=== What you need to do ===
Pull out every line of the listing below that contains the string "longitude".

──────────────────────────────

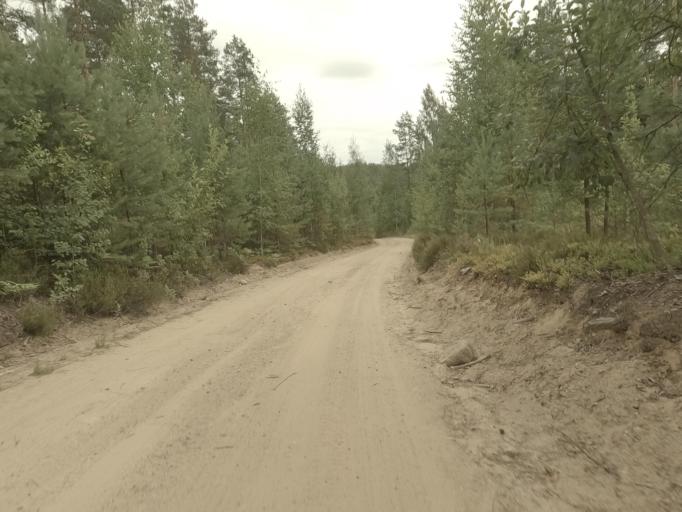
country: RU
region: Leningrad
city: Kamennogorsk
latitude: 61.0005
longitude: 29.1807
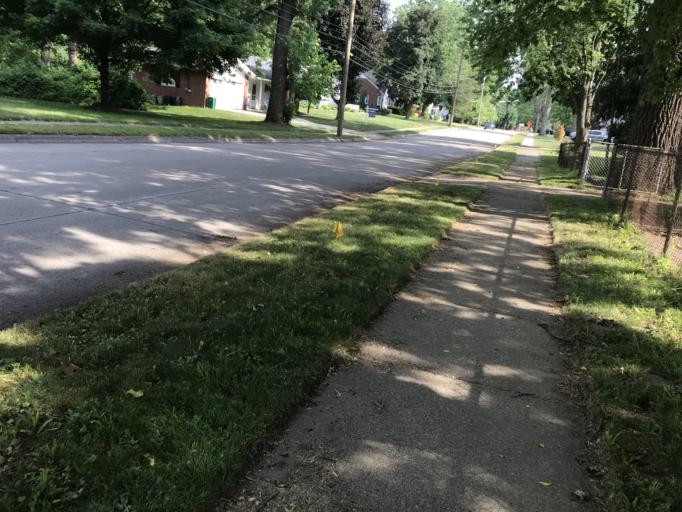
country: US
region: Michigan
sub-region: Oakland County
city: Farmington
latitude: 42.4587
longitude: -83.3688
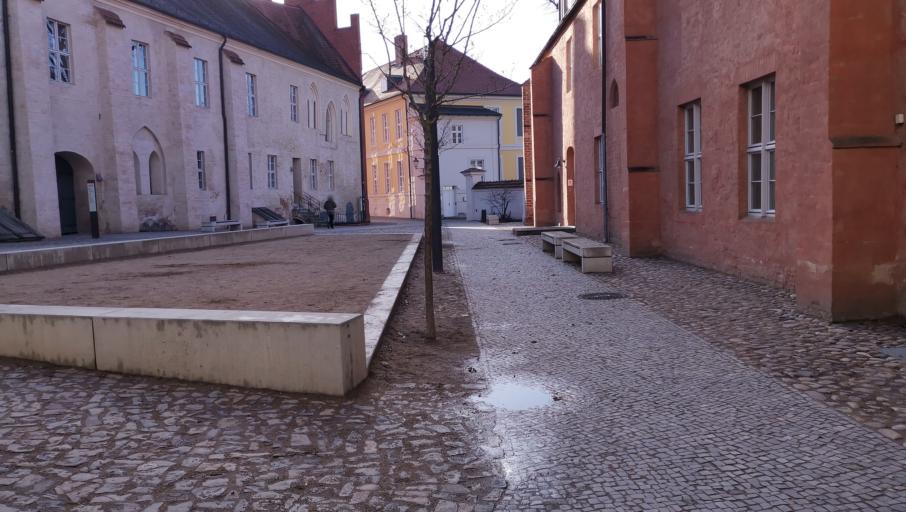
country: DE
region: Brandenburg
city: Brandenburg an der Havel
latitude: 52.4160
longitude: 12.5676
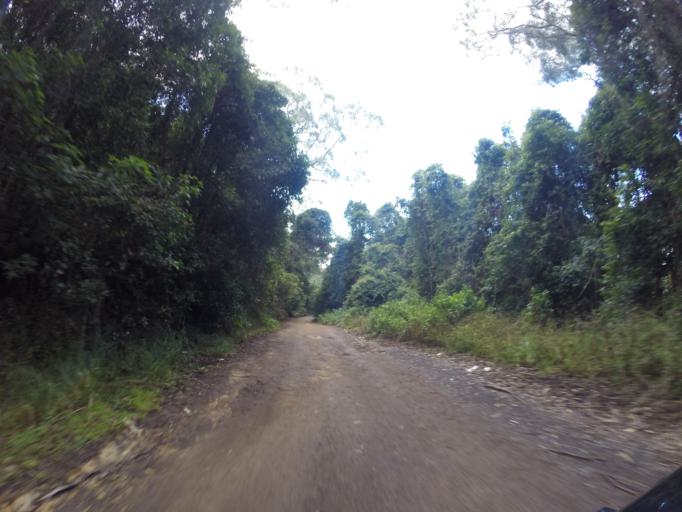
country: AU
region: New South Wales
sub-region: Wollongong
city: Cordeaux Heights
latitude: -34.4380
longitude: 150.7889
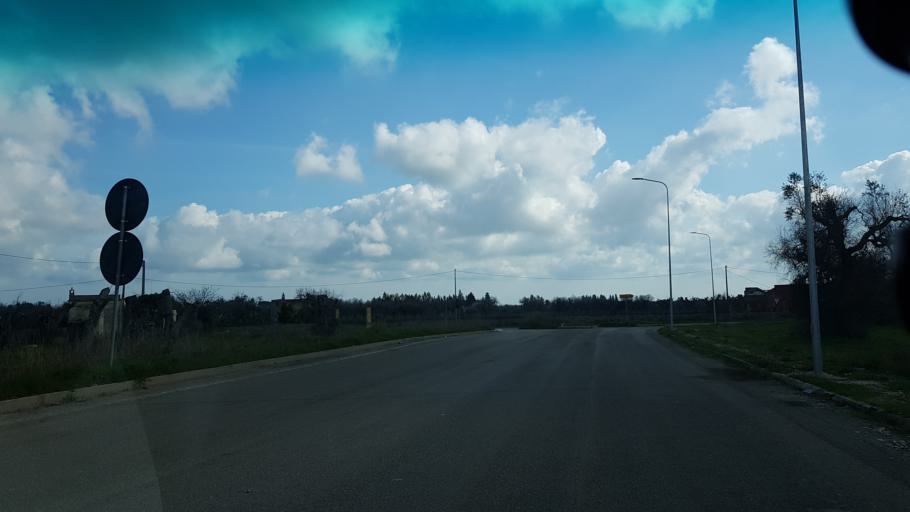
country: IT
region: Apulia
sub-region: Provincia di Lecce
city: Squinzano
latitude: 40.4487
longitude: 18.0401
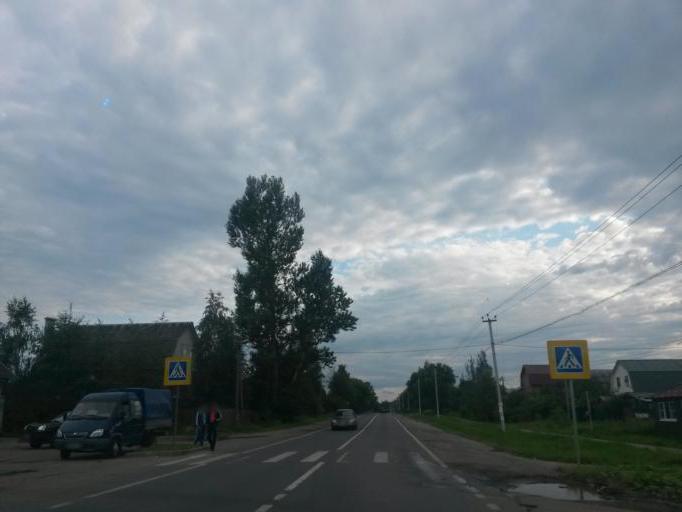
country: RU
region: Moskovskaya
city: Vostryakovo
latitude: 55.4037
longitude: 37.8184
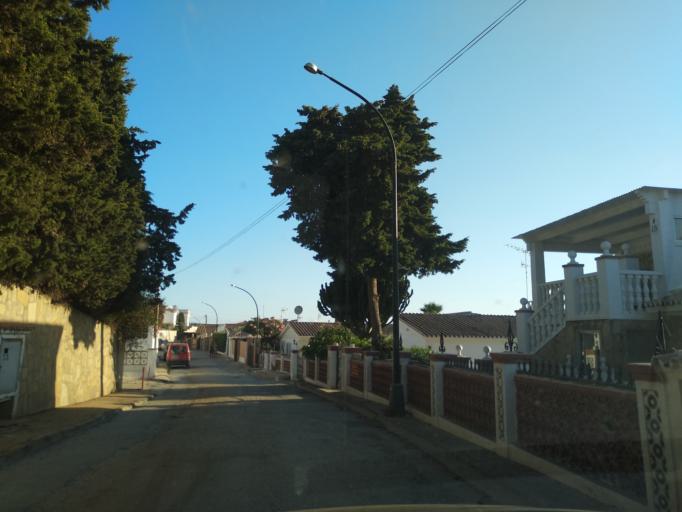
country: ES
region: Andalusia
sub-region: Provincia de Malaga
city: Valdes
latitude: 36.7195
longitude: -4.1914
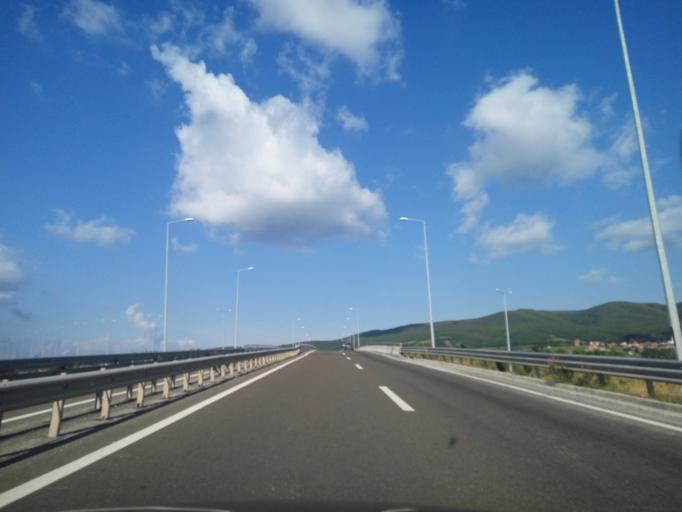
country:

──────────────────────────────

=== Reply ===
longitude: 29.1807
longitude: -83.3688
longitude: 12.5676
longitude: 150.7889
longitude: 18.0401
longitude: 37.8184
longitude: -4.1914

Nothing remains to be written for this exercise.